Am i seeing things or is her halter on wrong in this pic????









Also heres my thoughts,
Long neck
Long Back
very stout
Very slanted butt
Big shoulder
Low hocks
short pasterns
Looks a lil different but cute!


----------



## bitinsane (Jun 5, 2013)

the halter looks too small for her face =p


----------



## danicelia24 (Jul 16, 2013)

yeah while tied she got part of the halter over one ear and its on the last hole...got it a tad too big


----------



## smrobs (Jul 30, 2008)

The very best thing about her is her bone mass. IMHO, that's something that's sorely missing in stock horses these days.

As for the rest of her body, it's like everyone else has said, long back, thick neck that ties in low, very heavy shoulder, upright shoulder. 

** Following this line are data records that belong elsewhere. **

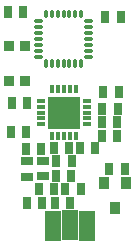
<source format=gts>
G75*
%MOIN*%
%OFA0B0*%
%FSLAX25Y25*%
%IPPOS*%
%LPD*%
%AMOC8*
5,1,8,0,0,1.08239X$1,22.5*
%
%ADD10R,0.11030X0.11030*%
%ADD11R,0.03156X0.01384*%
%ADD12R,0.01384X0.03156*%
%ADD13R,0.03156X0.03943*%
%ADD14R,0.03943X0.03156*%
%ADD15R,0.03825X0.03471*%
%ADD16R,0.05400X0.10400*%
%ADD17R,0.03550X0.03943*%
%ADD18C,0.01378*%
D10*
X0095053Y0118829D03*
D11*
X0087297Y0118829D03*
X0087297Y0120797D03*
X0087297Y0122766D03*
X0087297Y0116860D03*
X0087297Y0114892D03*
X0102809Y0114892D03*
X0102809Y0116860D03*
X0102809Y0118829D03*
X0102809Y0120797D03*
X0102809Y0122766D03*
D12*
X0098990Y0126585D03*
X0097022Y0126585D03*
X0095053Y0126585D03*
X0093085Y0126585D03*
X0091116Y0126585D03*
X0091116Y0111073D03*
X0093085Y0111073D03*
X0095053Y0111073D03*
X0097022Y0111073D03*
X0098990Y0111073D03*
D13*
X0100430Y0107084D03*
X0096862Y0107035D03*
X0091744Y0107035D03*
X0087582Y0106747D03*
X0082464Y0106747D03*
X0082593Y0112427D03*
X0077474Y0112427D03*
X0077646Y0122022D03*
X0082764Y0122022D03*
X0107935Y0120075D03*
X0107760Y0115632D03*
X0107735Y0111009D03*
X0105548Y0107084D03*
X0112853Y0111009D03*
X0112878Y0115632D03*
X0113053Y0120075D03*
X0113316Y0125758D03*
X0108198Y0125758D03*
X0097668Y0102674D03*
X0092549Y0102674D03*
X0092378Y0097776D03*
X0091757Y0093393D03*
X0095528Y0093203D03*
X0100646Y0093203D03*
X0097496Y0097776D03*
X0086639Y0093393D03*
X0087859Y0088725D03*
X0082741Y0088725D03*
X0092103Y0088700D03*
X0097222Y0088700D03*
X0110191Y0100000D03*
X0115309Y0100000D03*
X0114022Y0150763D03*
X0108903Y0150763D03*
X0081559Y0152500D03*
X0076441Y0152500D03*
D14*
X0082800Y0102534D03*
X0088231Y0102822D03*
X0088231Y0097704D03*
X0082800Y0097416D03*
D15*
X0082159Y0129222D03*
X0076805Y0129222D03*
X0076805Y0141152D03*
X0082159Y0141152D03*
D16*
X0091450Y0081175D03*
X0097162Y0081225D03*
X0102850Y0081175D03*
D17*
X0112112Y0086944D03*
X0108372Y0095212D03*
X0115853Y0095212D03*
D18*
X0100890Y0134323D02*
X0100890Y0135898D01*
X0098921Y0135898D02*
X0098921Y0134323D01*
X0096953Y0134323D02*
X0096953Y0135898D01*
X0094984Y0135898D02*
X0094984Y0134323D01*
X0093016Y0134323D02*
X0093016Y0135898D01*
X0091047Y0135898D02*
X0091047Y0134323D01*
X0089079Y0134323D02*
X0089079Y0135898D01*
X0087504Y0137473D02*
X0085929Y0137473D01*
X0085929Y0139441D02*
X0087504Y0139441D01*
X0087504Y0141410D02*
X0085929Y0141410D01*
X0085929Y0143378D02*
X0087504Y0143378D01*
X0087504Y0145347D02*
X0085929Y0145347D01*
X0085929Y0147315D02*
X0087504Y0147315D01*
X0087504Y0149284D02*
X0085929Y0149284D01*
X0089079Y0150859D02*
X0089079Y0152433D01*
X0091047Y0152433D02*
X0091047Y0150859D01*
X0093016Y0150859D02*
X0093016Y0152433D01*
X0094984Y0152433D02*
X0094984Y0150859D01*
X0096953Y0150859D02*
X0096953Y0152433D01*
X0098921Y0152433D02*
X0098921Y0150859D01*
X0100890Y0150859D02*
X0100890Y0152433D01*
X0102465Y0149284D02*
X0104039Y0149284D01*
X0104039Y0147315D02*
X0102465Y0147315D01*
X0102465Y0145347D02*
X0104039Y0145347D01*
X0104039Y0143378D02*
X0102465Y0143378D01*
X0102465Y0141410D02*
X0104039Y0141410D01*
X0104039Y0139441D02*
X0102465Y0139441D01*
X0102465Y0137473D02*
X0104039Y0137473D01*
M02*

</source>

She's very wide through her chest with a wide base under her (her legs have a big space between them where they come out of her shoulders), which I like in a horse. Her front legs appear to be straight and clean with good angles which is good since she's so front-heavy. 

Her hind end is rather unfortunate though with the exceptionally steep croup, straight stifle, and prominent sickle hocks...but so long as she enjoys her job and ya'll enjoy riding her, then who cares :wink:.


----------



## sarahfromsc (Sep 22, 2013)

I do like her 'thigh highs'!


----------